Gli studenti di Belluno premiati per lo studio delle Cer del futuro. “La transizione green non è una moda. La montagna è laboratorio naturale per le energie rinnovabili”
Sono stati premiati alla Sicet tre gruppi di studenti bellunesi che hanno lavorato al progetto “Power Up” del Gruppo giovani imprenditori di Confindustria Belluno Dolomiti. Obiettivo è rafforzare il legame tra scuola e impresa per valorizzare le risorse naturali e puntare a una crescente autonomia energetica del territorio

OSPITALE DI CADORE. Continua l’impegno del Gruppo giovani imprenditori di Confindustria Belluno Dolomiti per la transizione energetica sul territorio bellunese. “La nostra montagna è un laboratorio naturale per le energie rinnovabili e le comunità energetiche sono uno strumento che nelle terre alte farà sempre più la differenza” afferma Margherita Vascellari, delegata education.

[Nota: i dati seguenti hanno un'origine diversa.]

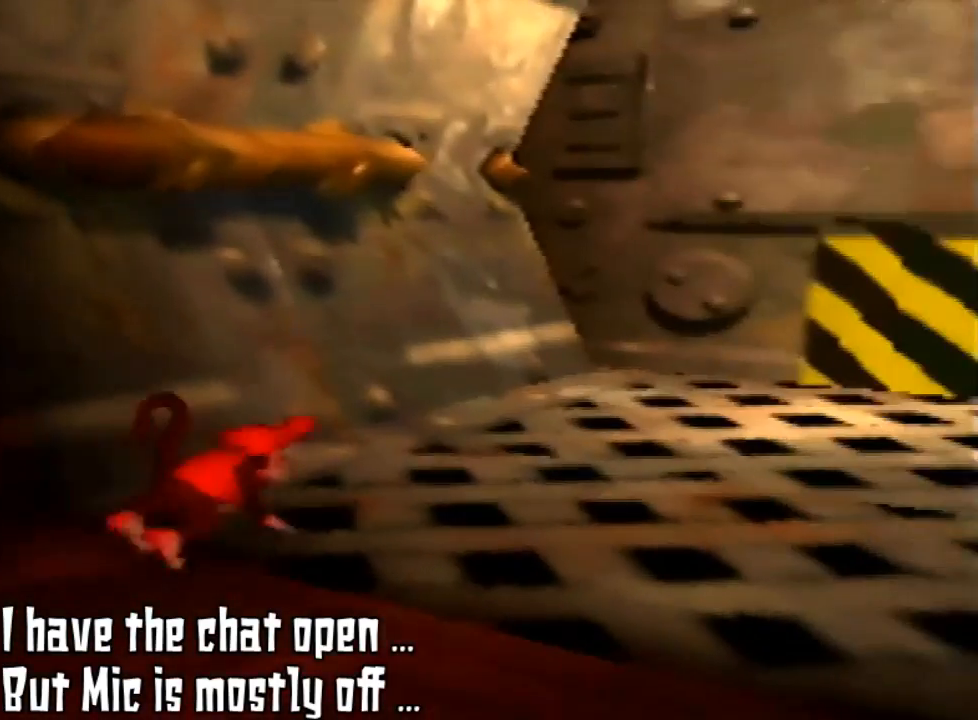
{"dt_ms": 500, "buttons": [], "left_stick": "up-right", "events": []}
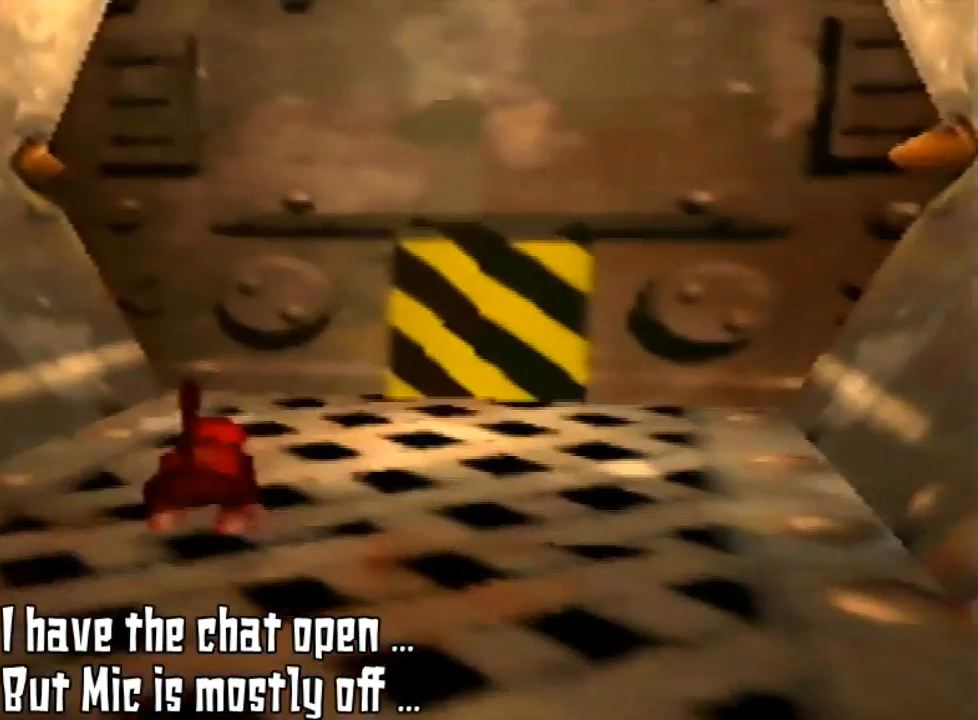
{"dt_ms": 500, "buttons": [], "left_stick": "up", "events": [[267, "left_stick", "up"]]}
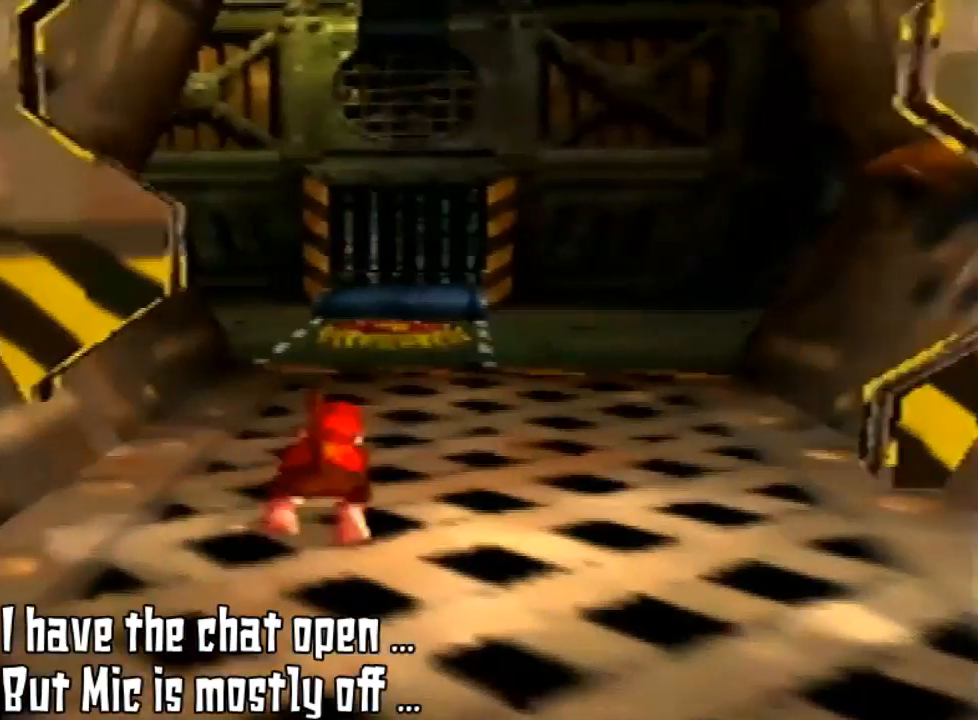
{"dt_ms": 500, "buttons": [], "left_stick": "up", "events": []}
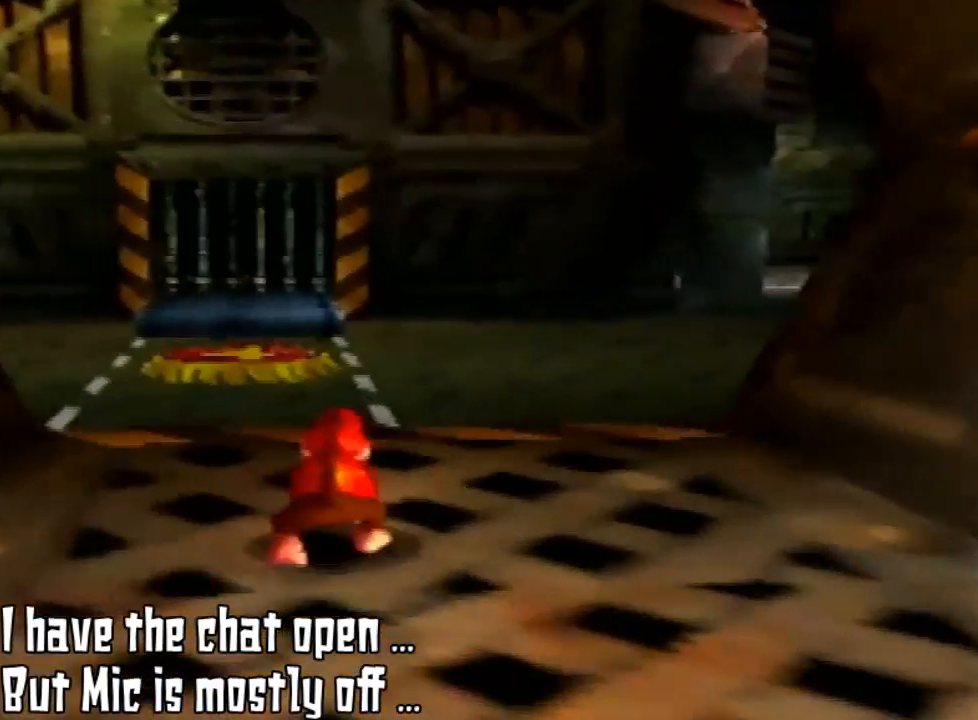
{"dt_ms": 500, "buttons": [], "left_stick": "up", "events": []}
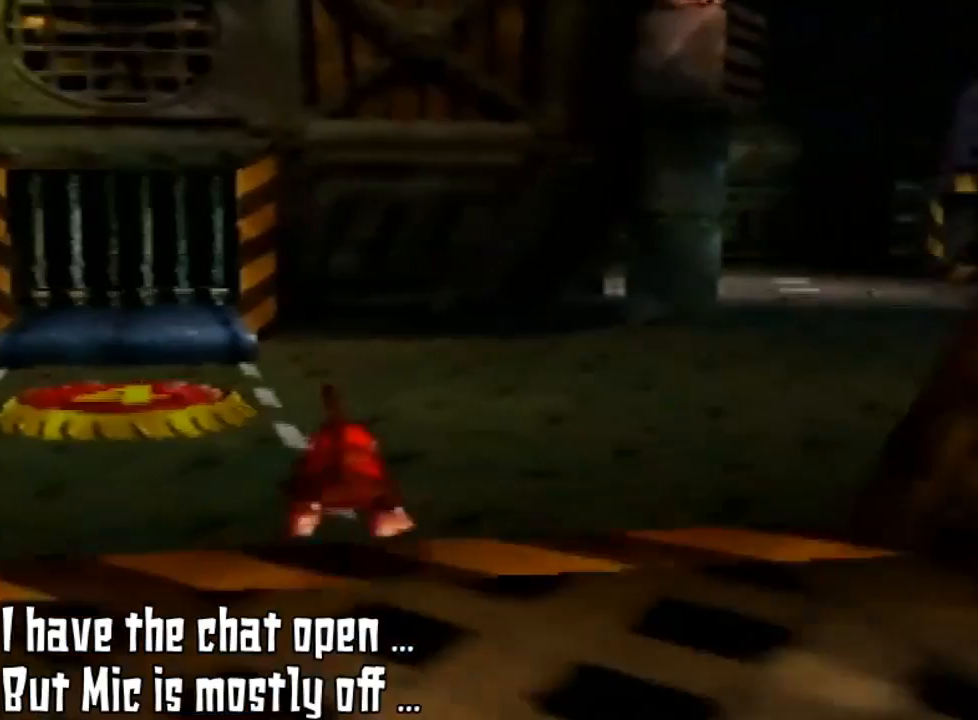
{"dt_ms": 500, "buttons": [], "left_stick": "up", "events": []}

Il progetto si chiama “Power Up” ed è dedicato alle Cer, Comunità energetiche rinnovabili, tema su cui anche la provincia di Belluno sta puntando molto. È infatti di pochi giorni fa l’incontro dei vertici di Cer Dolomiti con Enel a Roma per definire alcuni aspetti operativi del service che accompagnerà lo sviluppo della comunità energetica sul territorio, nell’ottica di fare sempre più dell’energia rinnovabile uno strumento per generare valore (qui l’incontro).
Nel frattempo, è stato portato avanti anche questo progetto con le scuole, che ha visto i giovani imprenditori affiancati dagli studenti dell’IIS Segato del capoluogo. Suddivisi in gruppi, gli allievi della classe terza dell’indirizzo Meccanica e meccatronica hanno elaborato il loro progetto di Cer “virtuale”. La conclusione del percorso, con tanto di premiazione, è avvenuta alla Sicet di Ospitale di Cadore, che da oltre vent’anni opera nel settore della produzione di energia elettrica da fonti rinnovabili. Proprio di recente, non a caso, Sicet, che già gestisce due centrali per la produzione di energia da biomassa legnosa, ha avviato i lavori per un impianto fotovoltaico da installare sul tetto di un capannone di sua proprietà (circa 7 mila metri quadri) che andrà a sostenere lo sviluppo della Cer Dolomiti.
Grazie a una serie di incontri teorici e pratici, gli studenti hanno approfondito il funzionamento delle principali fonti di energia rinnovabile, concentrandosi sull’analisi delle curve di produzione e consumo energetico. Successivamente, hanno progettato virtualmente la loro Cer simulando la presenza di diversi utenti, come abitazioni, aziende, scuole e strutture pubbliche.
“Le continue crisi geopolitiche con l’esplosione dei costi dell’energia - prosegue Vascellari - ci spingono ad accelerare, studiando nuovi sistemi che aiutino ad abbattere la dipendenza energetica dei territori e il caro bolletta che grava su famiglie e imprese. È una sfida di comunità che riguarda soprattutto la scuola e i giovani della provincia di Belluno. Quella che abbiamo davanti è una svolta culturale: la transizione green non è una moda, se mai lo è stata, ma un’urgenza”. Parole non nuove per Il Dolomiti, che ha intervistato Vascellari proprio su questi temi e sul valore dell’autonomia energetica per Belluno e, in generale, tutto il Veneto (qui il video).
Necessario, quindi, valorizzare sempre più le risorse presenti in termini di biomasse, idroelettrico e fotovoltaico, partendo dall’alleanza tra scuola e impresa. Le premiazioni hanno visto sul podio il gruppo di lavoro costituito da Zeno De Toffol, Thomas De Gan, Marco Da Rold e Nicola Grava per il primo posto, mentre l’argento è andato a Jordan Baldissara, Nicola Prado, Davide Zama e Leonardo Zanella. Ad aggiudicarsi il terzo posto sono stati invece Tommaso Barbazza, Christian Rosson, Marco Bettiol, Giovanni e Gabriele De Battista.
“A tutti i partecipanti va il nostro grazie - concludono Vascellari e il presidente Michele Da Rold - perché hanno messo testa e cuore su un progetto che valorizza il cuore della montagna. È stato un vero esercizio di futuro”.